Danielle Kling of Muldrow, a University of Arkansas - Fort Smith graphic design student, can walk into over 100 select GAP retail stores across the nation and buy a T-shirt featuring a design she made in a class at UAFS.
The popular clothing retailer ordered 15,000 units of a T-shirt design Kling made in her Digital Illustration class, as part of a project where students submitted designs into a weekly contest onThreadless, an online clothing retailer that sells designs created by users.
Her design, a blueprint diagramming a spiderweb titled “Web Construction,” did not win the contest. But GAP, which had partnered with Threadless to sell the website’s clothing merchandise at select GAP locations across North America, sent her an email “out of the blue” expressing interest in purchasing it.
Kling, who is a junior at the University, was eager to hear what they had decided, but it took several agonizing months to hear back.
“I checked my email every single day after I signed the contract, hoping to hear back with good news,” she said. “I hadn’t heard anything back and started to assume that mine hadn’t passed through.”
Then, about seven months after receiving the first email, she received a check in the mail with a royalty payment.
“I’m not ashamed to admit I screamed,” she joked.
The idea for the shirt came to Kling one day at her house when she was sketching concepts for a design.
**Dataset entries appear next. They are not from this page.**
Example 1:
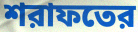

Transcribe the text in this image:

শরাফতের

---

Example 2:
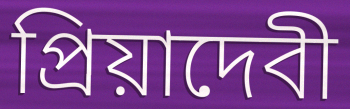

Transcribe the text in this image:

প্রিয়াদেবী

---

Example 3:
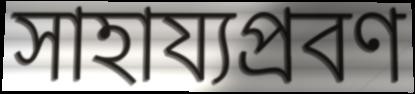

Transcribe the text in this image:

সাহায্যপ্রবণ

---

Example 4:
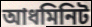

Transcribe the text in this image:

আধমিনিট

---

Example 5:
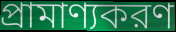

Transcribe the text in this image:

প্রামাণ্যকরণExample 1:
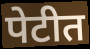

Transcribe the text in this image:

पेटीत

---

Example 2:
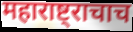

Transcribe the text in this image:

महाराष्ट्राचाच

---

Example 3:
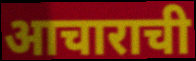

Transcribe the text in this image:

आचाराची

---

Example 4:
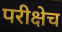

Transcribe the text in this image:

परीक्षेच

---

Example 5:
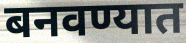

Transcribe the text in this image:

बनवण्यातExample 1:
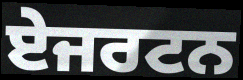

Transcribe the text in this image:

ਏਜਰਟਨ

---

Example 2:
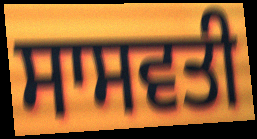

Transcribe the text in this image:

ਸਾਸਵਤੀ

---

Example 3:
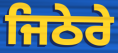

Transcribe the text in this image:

ਜਿਠੇਰੇ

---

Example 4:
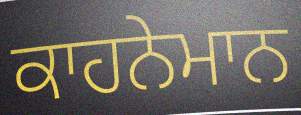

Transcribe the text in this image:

ਕਾਹਨੇਮਾਨ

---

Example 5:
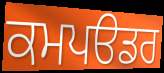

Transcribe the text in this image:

ਕਮਪੳਡਰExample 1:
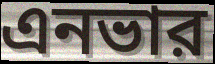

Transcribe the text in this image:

এনভার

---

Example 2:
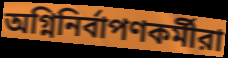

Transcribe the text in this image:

অগ্নিনির্বাপণকর্মীরা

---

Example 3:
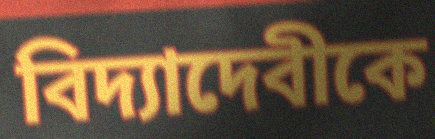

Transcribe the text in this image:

বিদ্যাদেবীকে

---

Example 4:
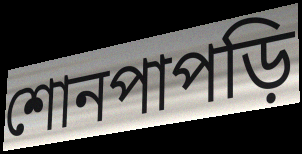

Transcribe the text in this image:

শোনপাপড়ি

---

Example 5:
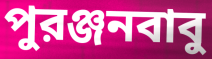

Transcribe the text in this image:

পুরঞ্জনবাবু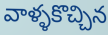
వాళ్ళకొచ్చిన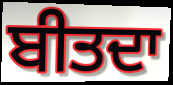
ਬੀਤਦਾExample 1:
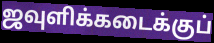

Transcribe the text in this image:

ஜவுளிக்கடைக்குப்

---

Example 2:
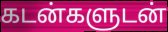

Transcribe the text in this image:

கடன்களுடன்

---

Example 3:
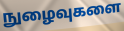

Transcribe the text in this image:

நுழைவுகளை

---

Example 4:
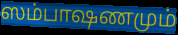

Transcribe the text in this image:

ஸம்பாஷணமும்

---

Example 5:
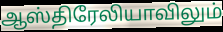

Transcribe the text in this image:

ஆஸ்திரேலியாவிலும்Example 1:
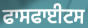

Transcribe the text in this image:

ਫਾਸਫਾਈਟਸ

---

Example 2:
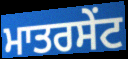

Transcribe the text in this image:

ਮਾਤਰਸੇਂਟ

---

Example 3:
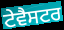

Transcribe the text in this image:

ਟੇਵੈਸਟਰ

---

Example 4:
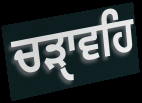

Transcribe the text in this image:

ਚੜੑਾਵਹਿ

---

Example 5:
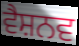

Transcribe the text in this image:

ਵੈਸ਼ਨਵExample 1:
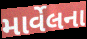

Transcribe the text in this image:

માર્વેલના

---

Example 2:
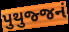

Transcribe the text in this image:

પુથુજ્જનં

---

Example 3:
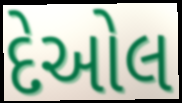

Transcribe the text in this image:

દેઓલ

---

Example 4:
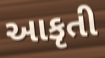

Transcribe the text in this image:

આકૃતી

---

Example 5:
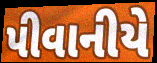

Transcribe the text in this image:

પીવાનીયે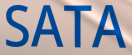
SATAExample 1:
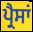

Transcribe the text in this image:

ਪ੍ਰੈਸਾਂ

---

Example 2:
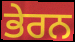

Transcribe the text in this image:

ਭੇਰਨ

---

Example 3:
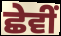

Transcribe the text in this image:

ਛੇਵੀਂ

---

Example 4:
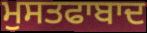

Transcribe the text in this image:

ਮੁਸਤਫਾਬਾਦ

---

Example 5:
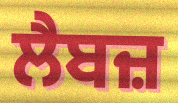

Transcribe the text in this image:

ਲੈਬਜ਼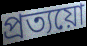
প্ৰত্যয়ো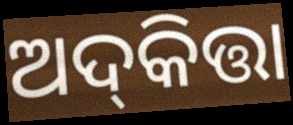
ଅଦ୍‌କିତ୍ତାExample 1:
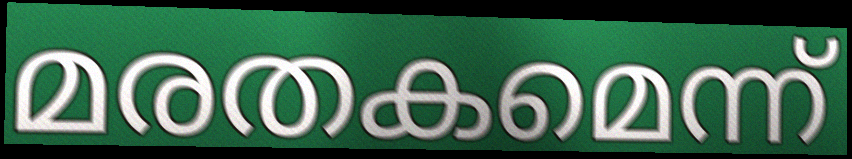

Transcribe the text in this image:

മരതകമെന്ന്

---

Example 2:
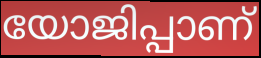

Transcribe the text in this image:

യോജിപ്പാണ്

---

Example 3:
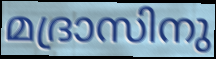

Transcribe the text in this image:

മദ്രാസിനു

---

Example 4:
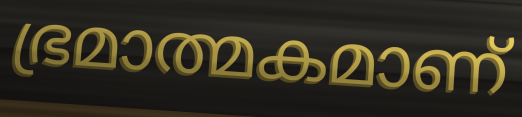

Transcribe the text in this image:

ഭ്രമാത്മകമാണ്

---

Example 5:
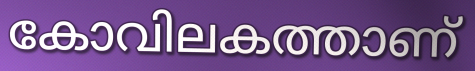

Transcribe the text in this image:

കോവിലകത്താണ്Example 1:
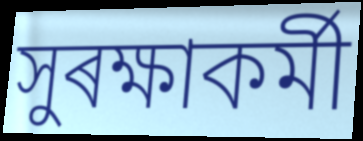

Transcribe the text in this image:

সুৰক্ষাকৰ্মী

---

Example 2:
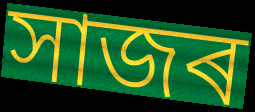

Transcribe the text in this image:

সাজৰ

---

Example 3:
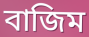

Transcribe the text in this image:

বাজিম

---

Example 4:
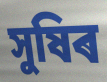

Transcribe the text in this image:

While brainstorming, she noticed a spider outside her window that had been there for nearly a week.
“As I thought about him building that web, the idea for a web blueprint came to mind,” she said.
Travis Brown of Fort Smith, assistant graphic design professor at UAFS, said Kling is “a valuable student in our art department.”
“She had the concept for the shirt immediately after I gave the assignment and produced the artwork well before the deadline,” he said. “But that’s not unusual for Dani. She invariably comes to class with work prepared early enough for critical feedback. She’s an excellent communicator during critiques, and her classmates appreciate her in class.”
Brown added that one of the goals of the graphic design program is to “attract talented students who would previously have left the area for college. We consider Dani to be one of those students who we’ve retained in the area because of those efforts.”
“We’re very proud of Dani and her recent notoriety,” he added.
The shirts are for sale at locations across North America -- including the U.S., Puerto Rico, and Canada -- and in approximately 30 states in the U.S. The nearest GAP + Threadless retail stores carrying Kling’s shirt are in Tulsa, Okla., and Dallas, Texas.
Kling had never used Adobe Photoshop before entering the graphic design program at UAFS, and she said she has learned everything she knows about the program “from the dedicated professors here.”
“It’s been the best decision I’ve ever made to enroll at UAFS,” she said. “The closer I get to graduation, the more I realize it was the right choice.”